Gabriel Niforatos | Monday, January 29, 2018
Spending winter break in New Mexico, you notice things. Of course there is the characteristic smell right when you step off the plane, tired from the three-hour flight and mentally exhausted from studying for the finals push you just went through. It’s a blend of chile pepper, fresh air, juniper firewood and the teasing of rain that every New Mexican knows will never come.
You notice an entire winter without snow, or any precipitation of any kind for that matter. Dec. 24th sees everyone in t-shirts and jeans bustling their way back and forth for last-minute Christmas shopping.
You notice the mountains and the sprawling Albuquerque city lights beneath them at nighttime, and you wonder what is going on at every instant at each flickering pinprick, the light that is from a house, a streetlight, a skyscraper maybe.
You notice things when you are in New Mexico. But underneath the wild, beautiful, untamed sights, smells and character that define the essence of New Mexico, you can’t help but notice the profound poverty and contrast that so many of the people here live in.
Last year, the Albuquerque Journal posted a truly disheartening statistic that stated that New Mexico has the highest rate of child poverty in the nation.

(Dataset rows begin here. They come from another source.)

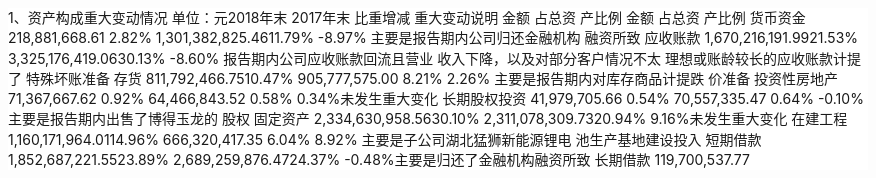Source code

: 1、资产构成重大变动情况
单位：元2018年末
2017年末
比重增减
重大变动说明
金额
占总资
产比例
金额
占总资
产比例
货币资金
218,881,668.61
2.82%
1,301,382,825.4611.79%
-8.97%
主要是报告期内公司归还金融机构
融资所致
应收账款
1,670,216,191.9921.53%
3,325,176,419.0630.13%
-8.60%
报告期内公司应收账款回流且营业
收入下降，以及对部分客户情况不太
理想或账龄较长的应收账款计提了
特殊坏账准备
存货
811,792,466.7510.47%
905,777,575.00
8.21%
2.26%
主要是报告期内对库存商品计提跌
价准备
投资性房地产
71,367,667.62
0.92%
64,466,843.52
0.58%
0.34%未发生重大变化
长期股权投资
41,979,705.66
0.54%
70,557,335.47
0.64%
-0.10%
主要是报告期内出售了博得玉龙的
股权
固定资产
2,334,630,958.5630.10%
2,311,078,309.7320.94%
9.16%未发生重大变化
在建工程
1,160,171,964.0114.96%
666,320,417.35
6.04%
8.92%
主要是子公司湖北猛狮新能源锂电
池生产基地建设投入
短期借款
1,852,687,221.5523.89%
2,689,259,876.4724.37%
-0.48%主要是归还了金融机构融资所致
长期借款
119,700,537.77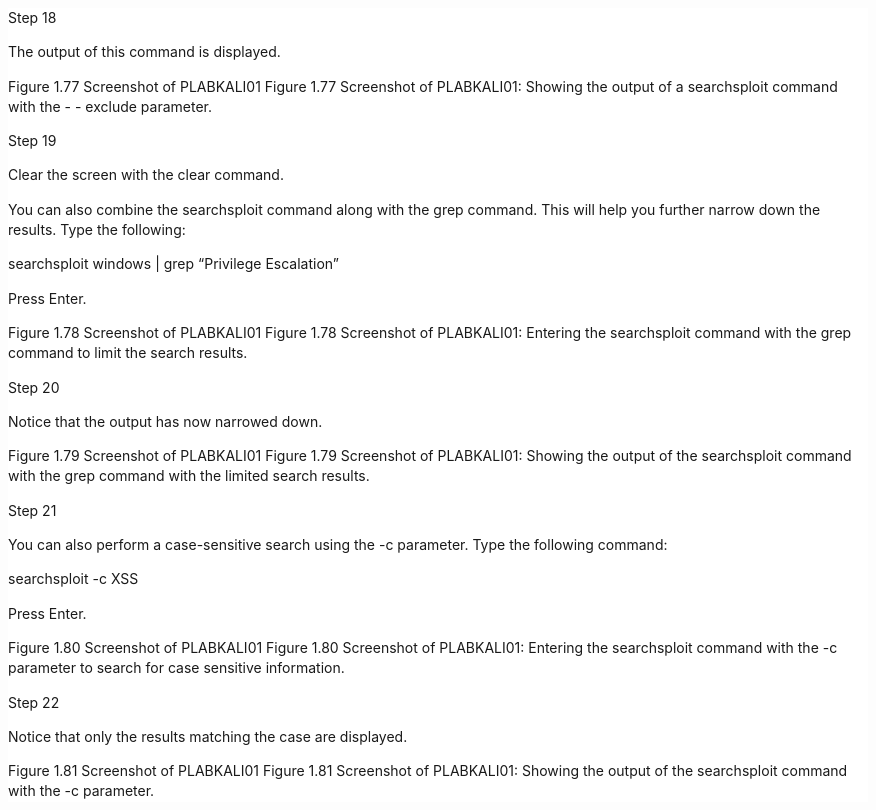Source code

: Step 18

The output of this command is displayed.

Figure 1.77 Screenshot of PLABKALI01
Figure 1.77 Screenshot of PLABKALI01: Showing the output of a searchsploit command with the - - exclude parameter.

Step 19

Clear the screen with the clear command.

You can also combine the searchsploit command along with the grep command. This will help you further narrow down the results. Type the following:

searchsploit windows | grep “Privilege Escalation”

Press Enter.

Figure 1.78 Screenshot of PLABKALI01
Figure 1.78 Screenshot of PLABKALI01: Entering the searchsploit command with the grep command to limit the search results.

Step 20

Notice that the output has now narrowed down.

Figure 1.79 Screenshot of PLABKALI01
Figure 1.79 Screenshot of PLABKALI01: Showing the output of the searchsploit command with the grep command with the limited search results.

Step 21

You can also perform a case-sensitive search using the -c parameter. Type the following command:

searchsploit -c XSS

Press Enter.

Figure 1.80 Screenshot of PLABKALI01
Figure 1.80 Screenshot of PLABKALI01: Entering the searchsploit command with the -c parameter to search for case sensitive information.

Step 22

Notice that only the results matching the case are displayed.

Figure 1.81 Screenshot of PLABKALI01
Figure 1.81 Screenshot of PLABKALI01: Showing the output of the searchsploit command with the -c parameter.

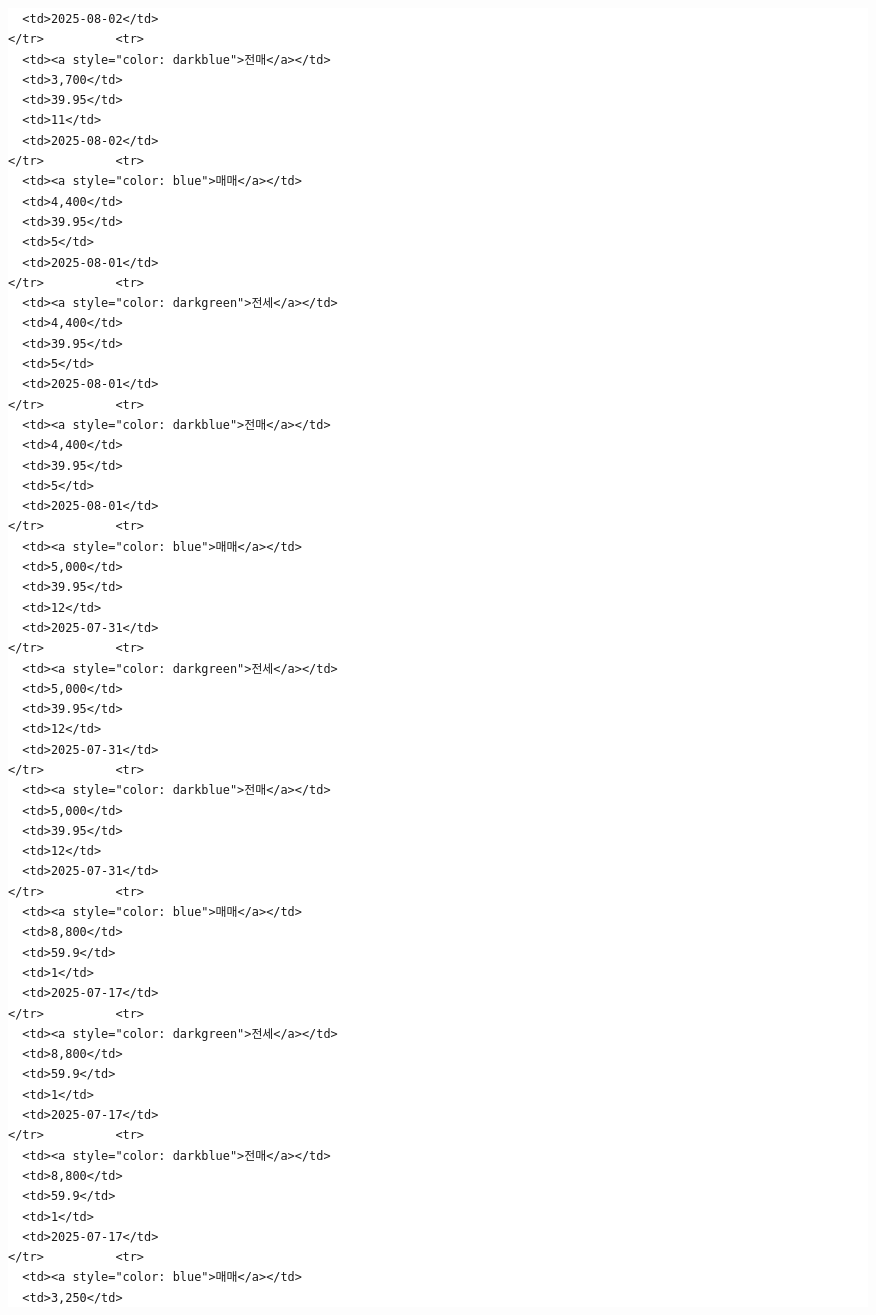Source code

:       <td>2025-08-02</td>
    </tr>          <tr>
      <td><a style="color: darkblue">전매</a></td>
      <td>3,700</td>
      <td>39.95</td>
      <td>11</td>
      <td>2025-08-02</td>
    </tr>          <tr>
      <td><a style="color: blue">매매</a></td>
      <td>4,400</td>
      <td>39.95</td>
      <td>5</td>
      <td>2025-08-01</td>
    </tr>          <tr>
      <td><a style="color: darkgreen">전세</a></td>
      <td>4,400</td>
      <td>39.95</td>
      <td>5</td>
      <td>2025-08-01</td>
    </tr>          <tr>
      <td><a style="color: darkblue">전매</a></td>
      <td>4,400</td>
      <td>39.95</td>
      <td>5</td>
      <td>2025-08-01</td>
    </tr>          <tr>
      <td><a style="color: blue">매매</a></td>
      <td>5,000</td>
      <td>39.95</td>
      <td>12</td>
      <td>2025-07-31</td>
    </tr>          <tr>
      <td><a style="color: darkgreen">전세</a></td>
      <td>5,000</td>
      <td>39.95</td>
      <td>12</td>
      <td>2025-07-31</td>
    </tr>          <tr>
      <td><a style="color: darkblue">전매</a></td>
      <td>5,000</td>
      <td>39.95</td>
      <td>12</td>
      <td>2025-07-31</td>
    </tr>          <tr>
      <td><a style="color: blue">매매</a></td>
      <td>8,800</td>
      <td>59.9</td>
      <td>1</td>
      <td>2025-07-17</td>
    </tr>          <tr>
      <td><a style="color: darkgreen">전세</a></td>
      <td>8,800</td>
      <td>59.9</td>
      <td>1</td>
      <td>2025-07-17</td>
    </tr>          <tr>
      <td><a style="color: darkblue">전매</a></td>
      <td>8,800</td>
      <td>59.9</td>
      <td>1</td>
      <td>2025-07-17</td>
    </tr>          <tr>
      <td><a style="color: blue">매매</a></td>
      <td>3,250</td>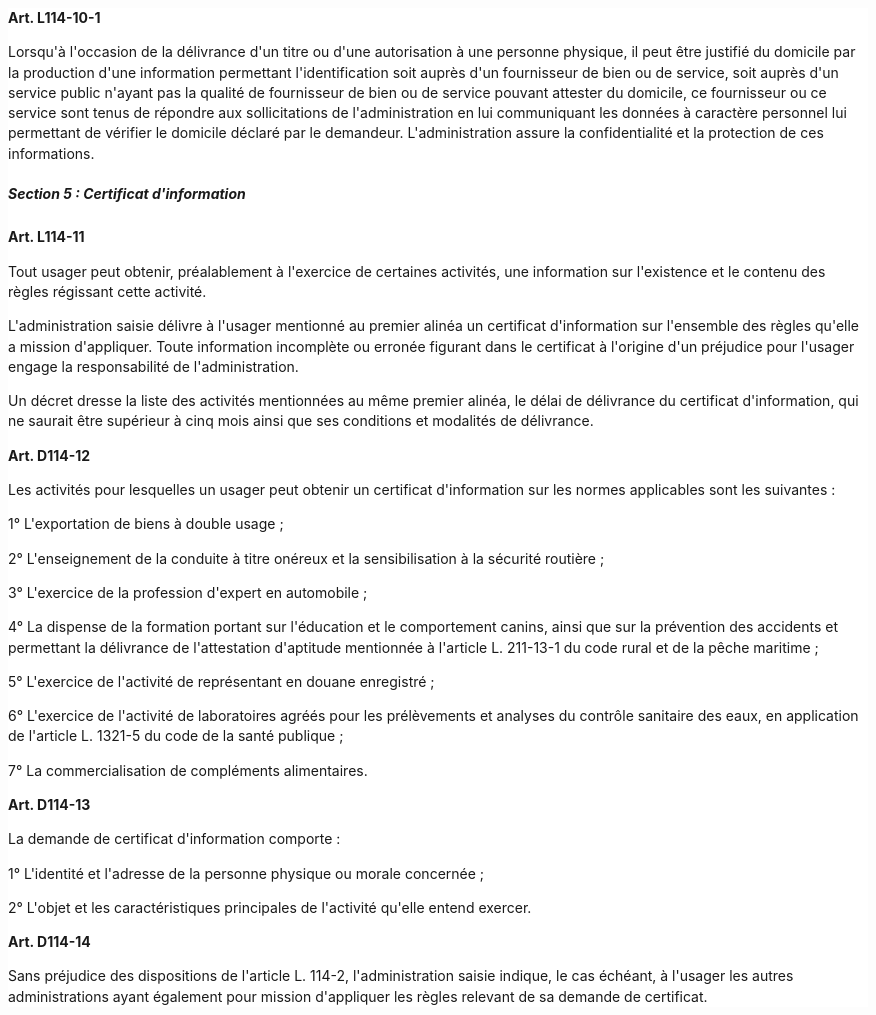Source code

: **Art. L114-10-1**

Lorsqu'à l'occasion de la délivrance d'un titre ou d'une autorisation à une personne physique, il peut être justifié du domicile par la production d'une information permettant l'identification soit auprès d'un fournisseur de bien ou de service, soit auprès d'un service public n'ayant pas la qualité de fournisseur de bien ou de service pouvant attester du domicile, ce fournisseur ou ce service sont tenus de répondre aux sollicitations de l'administration en lui communiquant les données à caractère personnel lui permettant de vérifier le domicile déclaré par le demandeur. L'administration assure la confidentialité et la protection de ces informations.

##### Section 5 : Certificat d'information


**Art. L114-11**

Tout usager peut obtenir, préalablement à l'exercice de certaines activités, une information sur l'existence et le contenu des règles régissant cette activité.

L'administration saisie délivre à l'usager mentionné au premier alinéa un certificat d'information sur l'ensemble des règles qu'elle a mission d'appliquer. Toute information incomplète ou erronée figurant dans le certificat à l'origine d'un préjudice pour l'usager engage la responsabilité de l'administration.

Un décret dresse la liste des activités mentionnées au même premier alinéa, le délai de délivrance du certificat d'information, qui ne saurait être supérieur à cinq mois ainsi que ses conditions et modalités de délivrance.

**Art. D114-12**

Les activités pour lesquelles un usager peut obtenir un certificat d'information sur les normes applicables sont les suivantes :

1° L'exportation de biens à double usage ;

2° L'enseignement de la conduite à titre onéreux et la sensibilisation à la sécurité routière ;

3° L'exercice de la profession d'expert en automobile ;

4° La dispense de la formation portant sur l'éducation et le comportement canins, ainsi que sur la prévention des accidents et permettant la délivrance de l'attestation d'aptitude mentionnée à l'article L. 211-13-1 du code rural et de la pêche maritime ;

5° L'exercice de l'activité de représentant en douane enregistré ;

6° L'exercice de l'activité de laboratoires agréés pour les prélèvements et analyses du contrôle sanitaire des eaux, en application de l'article L. 1321-5 du code de la santé publique ;

7° La commercialisation de compléments alimentaires.

**Art. D114-13**

La demande de certificat d'information comporte :

1° L'identité et l'adresse de la personne physique ou morale concernée ;

2° L'objet et les caractéristiques principales de l'activité qu'elle entend exercer.

**Art. D114-14**

Sans préjudice des dispositions de l'article L. 114-2, l'administration saisie indique, le cas échéant, à l'usager les autres administrations ayant également pour mission d'appliquer les règles relevant de sa demande de certificat.
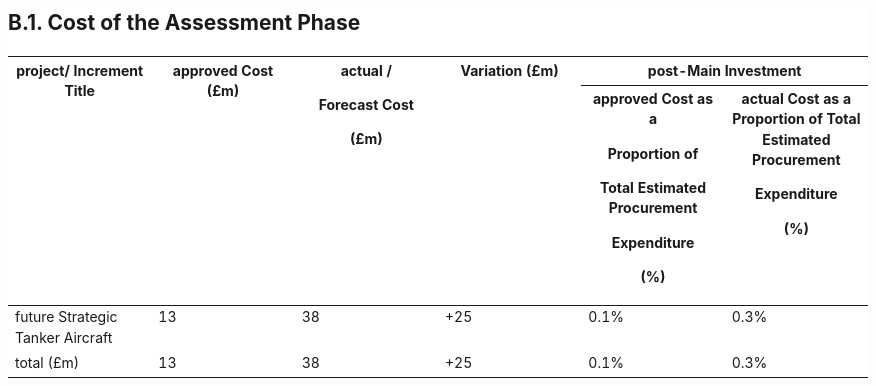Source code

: ## B.1. Cost of the Assessment Phase

<table>
<colgroup>
<col Style="Width: 16%" />
<col Style="Width: 16%" />
<col Style="Width: 16%" />
<col Style="Width: 16%" />
<col Style="Width: 16%" />
<col Style="Width: 16%" />
</Colgroup>
<thead>
<tr>
<th Rowspan="2">project/
Increment Title</Th>
<th Rowspan="2">approved Cost (£m)</Th>
<th Rowspan="2">actual /

Forecast Cost

(£m)</Th>
<th Rowspan="2">
Variation (£m)
</Th>
<th Colspan="2">post-Main Investment</Th>
</Tr>
<tr>
<th>approved Cost as a

Proportion of

Total Estimated Procurement

Expenditure

(%)</Th>
<th>actual Cost as a Proportion of Total Estimated Procurement

Expenditure

(%)</Th>
</Tr>
</Thead>
<tbody>
<tr>
<td>future Strategic Tanker Aircraft</Td>
<td>13</Td>
<td>38</Td>
<td>+25</Td>
<td>0.1%</Td>
<td>0.3%</Td>
</Tr>
<tr>
<td>total (£m)</Td>
<td>13</Td>
<td>38</Td>
<td>+25</Td>
<td>0.1%</Td>
<td>0.3%</Td>
</Tr>
</Tbody>
</Table>
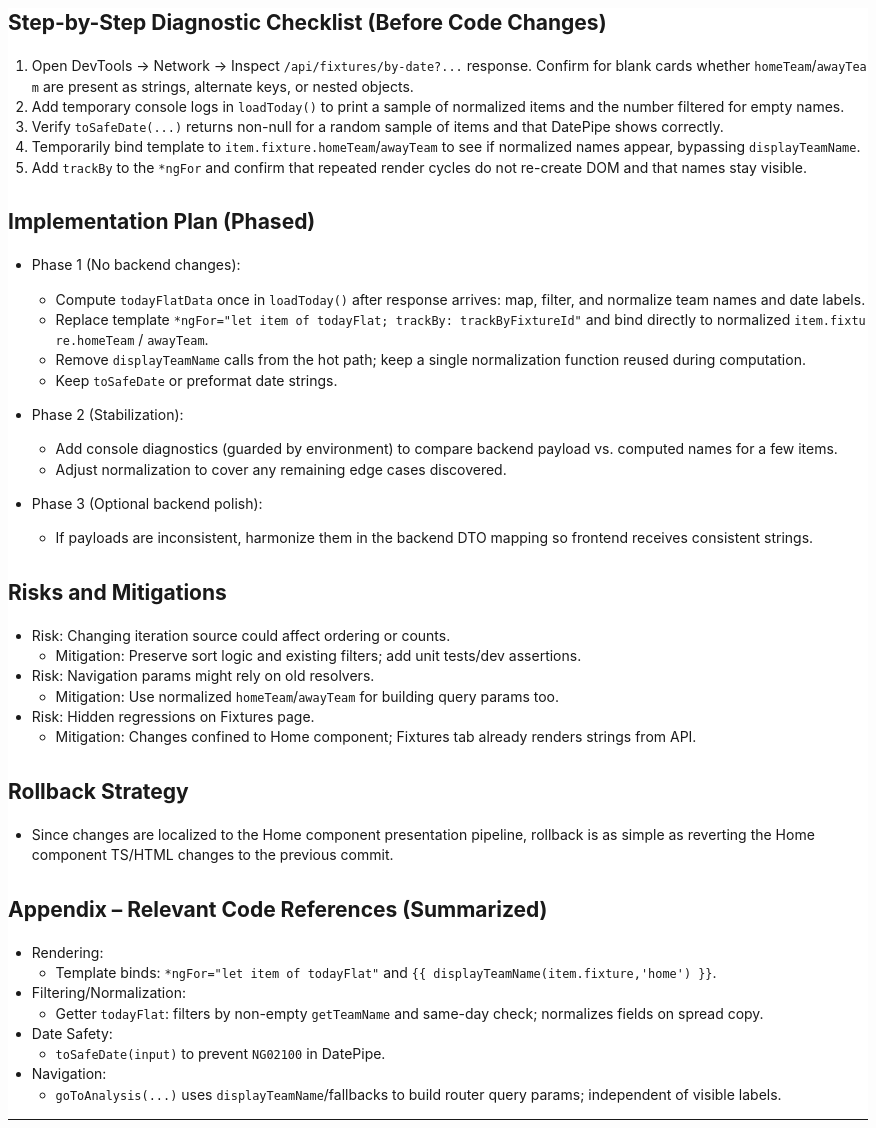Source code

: ## Step-by-Step Diagnostic Checklist (Before Code Changes)
1) Open DevTools → Network → Inspect `/api/fixtures/by-date?...` response. Confirm for blank cards whether `homeTeam`/`awayTeam` are present as strings, alternate keys, or nested objects.
2) Add temporary console logs in `loadToday()` to print a sample of normalized items and the number filtered for empty names.
3) Verify `toSafeDate(...)` returns non-null for a random sample of items and that DatePipe shows correctly.
4) Temporarily bind template to `item.fixture.homeTeam`/`awayTeam` to see if normalized names appear, bypassing `displayTeamName`.
5) Add `trackBy` to the `*ngFor` and confirm that repeated render cycles do not re-create DOM and that names stay visible.

## Implementation Plan (Phased)
- Phase 1 (No backend changes):
  - Compute `todayFlatData` once in `loadToday()` after response arrives: map, filter, and normalize team names and date labels.
  - Replace template `*ngFor="let item of todayFlat; trackBy: trackByFixtureId"` and bind directly to normalized `item.fixture.homeTeam` / `awayTeam`.
  - Remove `displayTeamName` calls from the hot path; keep a single normalization function reused during computation.
  - Keep `toSafeDate` or preformat date strings.

- Phase 2 (Stabilization):
  - Add console diagnostics (guarded by environment) to compare backend payload vs. computed names for a few items.
  - Adjust normalization to cover any remaining edge cases discovered.

- Phase 3 (Optional backend polish):
  - If payloads are inconsistent, harmonize them in the backend DTO mapping so frontend receives consistent strings.

## Risks and Mitigations
- Risk: Changing iteration source could affect ordering or counts.
  - Mitigation: Preserve sort logic and existing filters; add unit tests/dev assertions.
- Risk: Navigation params might rely on old resolvers.
  - Mitigation: Use normalized `homeTeam`/`awayTeam` for building query params too.
- Risk: Hidden regressions on Fixtures page.
  - Mitigation: Changes confined to Home component; Fixtures tab already renders strings from API.

## Rollback Strategy
- Since changes are localized to the Home component presentation pipeline, rollback is as simple as reverting the Home component TS/HTML changes to the previous commit.

## Appendix – Relevant Code References (Summarized)
- Rendering:
  - Template binds: `*ngFor="let item of todayFlat"` and `{{ displayTeamName(item.fixture,'home') }}`.
- Filtering/Normalization:
  - Getter `todayFlat`: filters by non-empty `getTeamName` and same-day check; normalizes fields on spread copy.
- Date Safety:
  - `toSafeDate(input)` to prevent `NG02100` in DatePipe.
- Navigation:
  - `goToAnalysis(...)` uses `displayTeamName`/fallbacks to build router query params; independent of visible labels.

---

In 2012, the Huffington Post found that New Mexico was the poorest state, and although things have gotten better, the state remains at that level. Beneath the beauty of mountains and city lights, there is a story.
Photography is a passion of mine and I find myself perennially searching for sights and contrasts to capture with my camera. So far, I have found New Mexico to be the place for a particular kind of contrast that I have not seen elsewhere. It was a cold winter day in downtown Albuquerque with no snow, no matter the amount of threatening the sky showed. I looked out from the backseat car window, searching for shots I could take with my camera. That’s when I noticed an older African American man, sitting against a Walmart shopping cart piled high with probably every single possession he owned. Above him, a neon sign that read “The Freed Company” flickered. To this day, this image has haunted me.
This contrast between “beauty” and pain is one that can often be found if one looks hard enough. On one street that is a back way into downtown Albuquerque, this divergence becomes particularly apparent. There is a graffiti mural on a run-down building of the two hands of God and Adam from Michelangelo’s famous painting, The Creation of Adam. Farther along the road, there is a limousine rental place called Lucky Boyz Limo, where a group of homeless men always congregate.
Even further down, still along the same street, there is Albuquerque Healthcare for the Homeless and the New Mexican restaurant called Garcia’s, which is famous throughout the state for the best authentic New Mexican food. The fact that so many different aspects of culture, not simply that of New Mexico’s either, exist on the same street within five miles of each other, is testament to the paradoxes we face if we have the courage to see.
But instead of just capturing these snapshots and saving them to “memories” for reflection, what can we do about addressing these kinds of contrasts and bridging the gap between surface and what lies beneath, superficiality and poverty?
Fr. Greg Boyle, founder of Homeboy Industries, works in the Pico Aliso ghetto in East Los Angeles, one of the most dangerous ghettos in all of America. Homeboy Industries has been instrumental in helping gang members leave the brutal life of gangs and learn skills so that they can lead healthy, joyful lives away from the ghetto. His kind of model effectively involves bridging the gap and attempts to rectify it.
I think instituting a program like this at Notre Dame, which is, in many ways, an “island” in the midst of the surrounding poverty, would be truly incredible. Notre Dame has several programs that seek to aid the poor, but forming one on this scale, where students, the next leaders, senators and changemakers, have an integral role in the process, would completely transform the community where our school is located.
Living in New Mexico, you find yourself “awake” to a variety of contrasts and snapshots. But the situation is hardly unique to New Mexico. The point is not to be on the lookout for poverty to turn it into art. The point is to be awake to the story and struggle beneath every facade.
When we pass each other on South Quad once we return to school, remember the story that exists behind the faces we see every day. One of my friends who was an exchange student at Notre Dame pointed out to me that our school is a “bubble,” both in terms of socioeconomic status and ideology. I think it can be hard to realize the poverty and struggle that exists just outside our beloved campus when we are racing to Hayes-Healey Hall or grabbing coffee at ABP.
Looking ahead to 2018, with the context of a politically, racially and prejudicially charged 2017 behind us, I think this quote from Fr. Greg Boyle’s book,“Tattoos on the Heart” is especially important. “Close both eyes; see with the other one. Then, we are no longer saddled by the burden of our persistent judgments, our ceaseless withholding, our constant exclusion. Our sphere has widened, and we find ourselves, quite unexpectedly, in a new, expansive location, in a place of endless acceptance and infinite love.”
The views expressed in this column are those of the author and not necessarily those of The Observer.